Copyright (C) Tim K 2018-2019. Licensed under MIT License.
ShellDoc is an open-source documentation generator for bash scripts, written entirely in bash. It generates markdown output from special ShellDoc comments (#@ ones) that are usually located right before a function (or variable) declaration starts.

Installation

The recommended method is to install ShellDoc using bpkg (Bash Package Manager) like this:

# install bpkg first
curl -sLo- http://get.bpkg.sh | sudo bash
# now install ShellDoc to /usr/local/bin
bpkg install timkoi/shelldoc -g

Alternatively, you can manually install ShellDoc from sources by fetching shelldoc.sh and installing it to /usr/bin, /usr/local/bin or any other directory in $PATH. For example:

git clone https://gitlab.com/timkoi/shelldoc.git
sudo install -b ./shelldoc/shelldoc.sh /usr/local/bin/shelldoc

Example of ShellDoc output

Here is an example script with one function and one variable:

#!/bin/sh

#@ Variable: yes
#@ HELLOWORLD_STRING variable stored the default string that is echoed by hworld function.
HELLOWORLD_STRING="Hello world"

#@ AvailableSince: 1.0
#@ Usage: hworld <optional arguments to echo after the string>
#@ Arguments: space-seperated list of additional strings to print (all arguments, $*)
#@ hworld prints the value of $HELLOWORLD_STRING variable as well as $* after that string. It always returns 0.
hworld() {
	echo "$HELLOWORLD_STRING $*"
	return 0
}

ShellDoc will produce the following output:

HELLOWORLD_STRING [variable]

Basic info

Appears on:: Line 5 in file "shelldoc-helloworld-demo.sh"

Description


HELLOWORLD_STRING variable stored the default string that is echoed by hworld function.


hworld

Basic info

Appears on: Line 11 in file "shelldoc-helloworld-demo.sh"
Available since: 1.0
Required arguments: space-seperated list of additional strings to print (all arguments, $*)
Arguments passing method: standard

Usage

hworld <optional arguments to echo after the string>

Description


hworld prints the value of $HELLOWORLD_STRING variable as well as $* after that string. It always returns 0.
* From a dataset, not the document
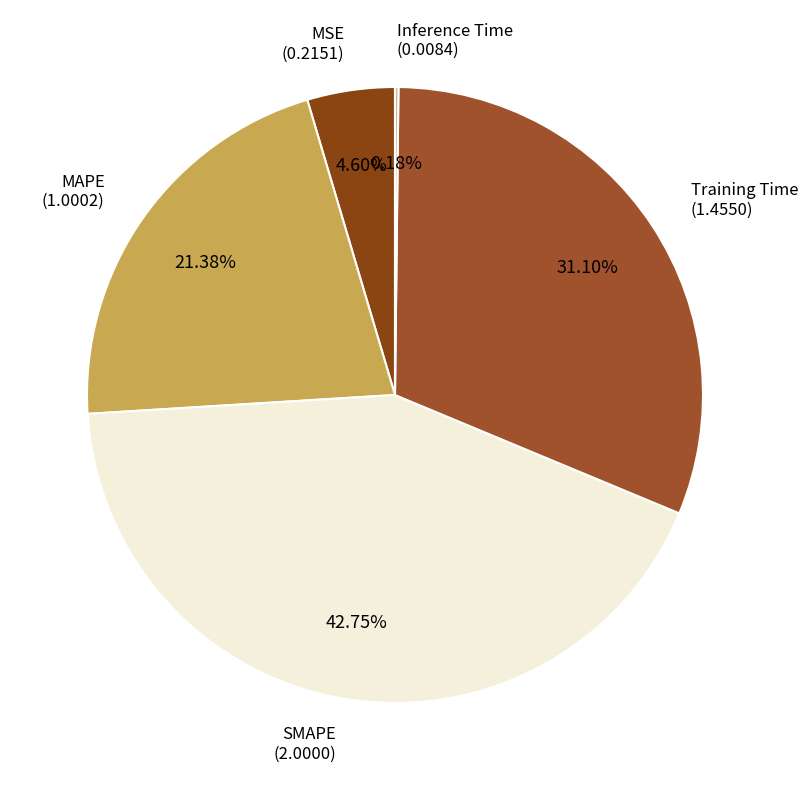

How many segments does this pie chart have?

5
Automatically generated by shelldoc 0.2.1 from ./shelldoc-helloworld-demo.sh on Linux (PWD="/home/tim/shelldoc", USER="tim", 28.06.2019 19:25:40)

Usage

shelldoc <space-seperated list of bash scripts> > "<markdown documentation file name>"
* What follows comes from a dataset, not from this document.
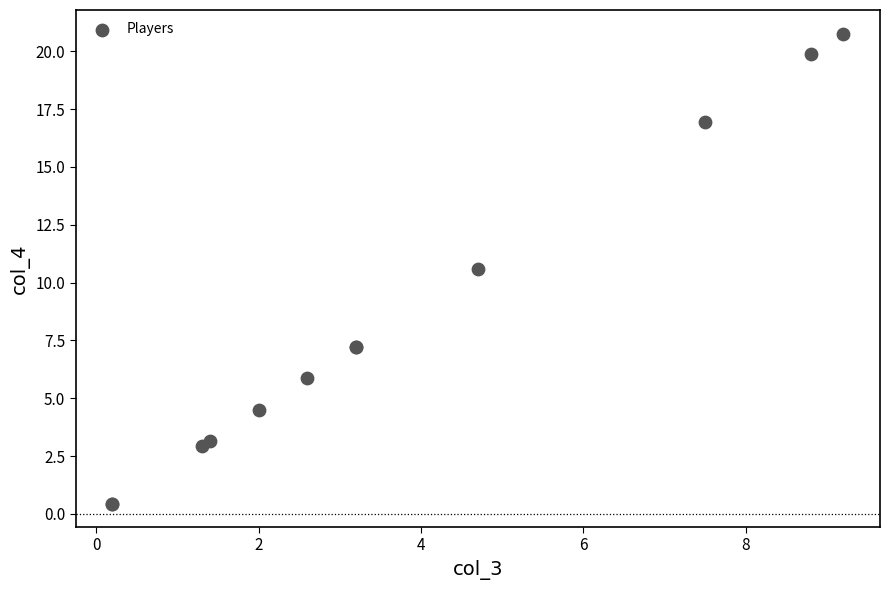

What Y value in the scatter plot is closest to 10?

10.6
For example, if we have files "foo.sh" and "bar.sh" and we want to create a Markdown documentation file with the name "foobar-docs.md", then we would run shelldoc this way:

shelldoc foo.sh bar.sh > foobar-docs.md

Alternatively, we could directly generate HTML documentation by piping ShellDoc output to Pandoc, like this:

shelldoc foo.sh bar.sh | pandoc -f markdown > foobar-docs.html

Documenting bash scripts themselves

ShellDoc parses all comments starting with #@. All of the documentation related to a specific function or variable must be placed before the declaration of the function/variable itself.
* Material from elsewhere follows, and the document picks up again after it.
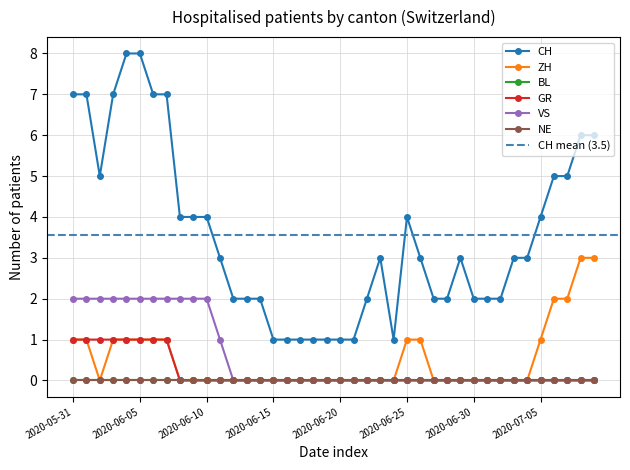

What is the label of the 26th point from the left?

2020-06-25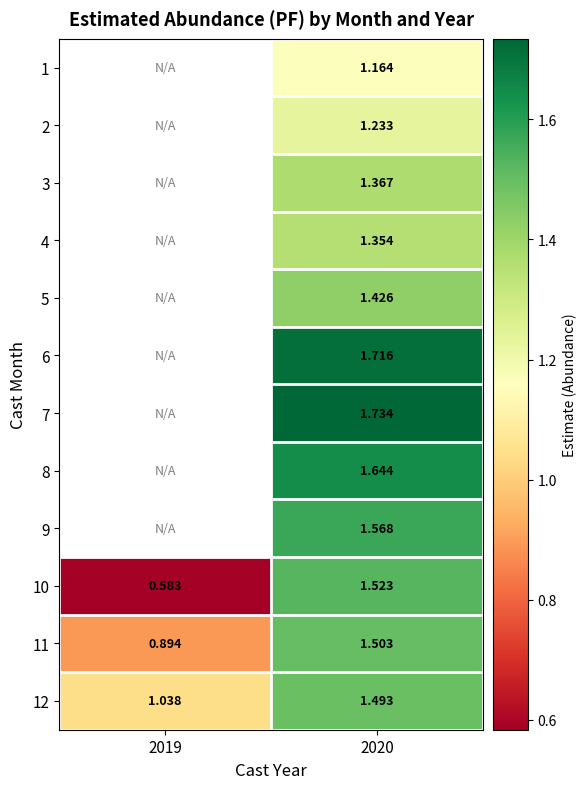

Is it true that 1 equals 2.0 at 2020?

False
You can provide tags to set the availability, the basic usage examples or the required arguments fields. To do that, we use AvailableSince, Usage and Arguments tags. To indicate that we use a tag, we put a ':' after its name. Here is an example:

#@ AvailableSince: 2.0
#@ Usage: brand_new_function <adjective>
#@ Arguments: adjective that will be used to describe current day (first argument, $1)
#@ niceday is a function that descibes the day as $1. It returns 1 on error and 0 on success.
niceday() {
	if test "$1" != ""; then
		echo "What a $1 day."
		return 0
	fi
	echo "Adjective not specified."
	return 1
}

If your function supports piping or any other arguments specification methods, use argspec_method tag to specify those:

#@ Usage: cat "<file>" | basepiper
#@ Arguments: pipe the string or command output to convert to base64
#@ argspec_method: via pipes
#@ basepiper converts each line of the piped string to base64. It always returns 0.
basepiper() {
	while read line; do
		echo "$line" | base64 -
	done
	return 0
}

To document variables, use the Variable tag:

#@ Variable: yes
#@ This variable contains a link to Tim K's website.
TIMKOI_WEBSITE="http://timkoi.gitlab.io"

License

ShellDoc is licensed under GNU General Public License v3.